Action item: Repeat nothing but the line containing "### 🎨 Interface" and the lines that follow it, up to and including the last line of the data below.

Saved data entries:
◆ ◆ ◆ ◆ ◆ ◆ ◆

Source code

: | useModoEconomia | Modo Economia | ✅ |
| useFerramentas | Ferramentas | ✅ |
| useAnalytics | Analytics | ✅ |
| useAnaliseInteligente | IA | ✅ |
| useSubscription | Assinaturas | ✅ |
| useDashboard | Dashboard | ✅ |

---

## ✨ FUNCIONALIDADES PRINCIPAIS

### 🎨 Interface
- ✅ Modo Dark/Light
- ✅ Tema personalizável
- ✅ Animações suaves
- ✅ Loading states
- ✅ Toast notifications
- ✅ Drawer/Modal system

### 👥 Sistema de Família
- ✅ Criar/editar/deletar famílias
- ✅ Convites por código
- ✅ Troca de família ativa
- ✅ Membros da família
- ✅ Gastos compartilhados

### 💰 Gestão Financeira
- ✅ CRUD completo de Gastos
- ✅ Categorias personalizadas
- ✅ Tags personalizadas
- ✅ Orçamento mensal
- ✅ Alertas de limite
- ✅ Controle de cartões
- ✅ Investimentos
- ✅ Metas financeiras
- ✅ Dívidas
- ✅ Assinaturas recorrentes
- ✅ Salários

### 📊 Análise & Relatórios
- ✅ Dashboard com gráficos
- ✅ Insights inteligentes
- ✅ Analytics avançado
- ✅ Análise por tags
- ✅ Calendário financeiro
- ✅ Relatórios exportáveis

◆ ◆ ◆ ◆ ◆ ◆ ◆

Exercise solution:
### 🎨 Interface
- ✅ Modo Dark/Light
- ✅ Tema personalizável
- ✅ Animações suaves
- ✅ Loading states
- ✅ Toast notifications
- ✅ Drawer/Modal system

### 👥 Sistema de Família
- ✅ Criar/editar/deletar famílias
- ✅ Convites por código
- ✅ Troca de família ativa
- ✅ Membros da família
- ✅ Gastos compartilhados

### 💰 Gestão Financeira
- ✅ CRUD completo de Gastos
- ✅ Categorias personalizadas
- ✅ Tags personalizadas
- ✅ Orçamento mensal
- ✅ Alertas de limite
- ✅ Controle de cartões
- ✅ Investimentos
- ✅ Metas financeiras
- ✅ Dívidas
- ✅ Assinaturas recorrentes
- ✅ Salários

### 📊 Análise & Relatórios
- ✅ Dashboard com gráficos
- ✅ Insights inteligentes
- ✅ Analytics avançado
- ✅ Análise por tags
- ✅ Calendário financeiro
- ✅ Relatórios exportáveis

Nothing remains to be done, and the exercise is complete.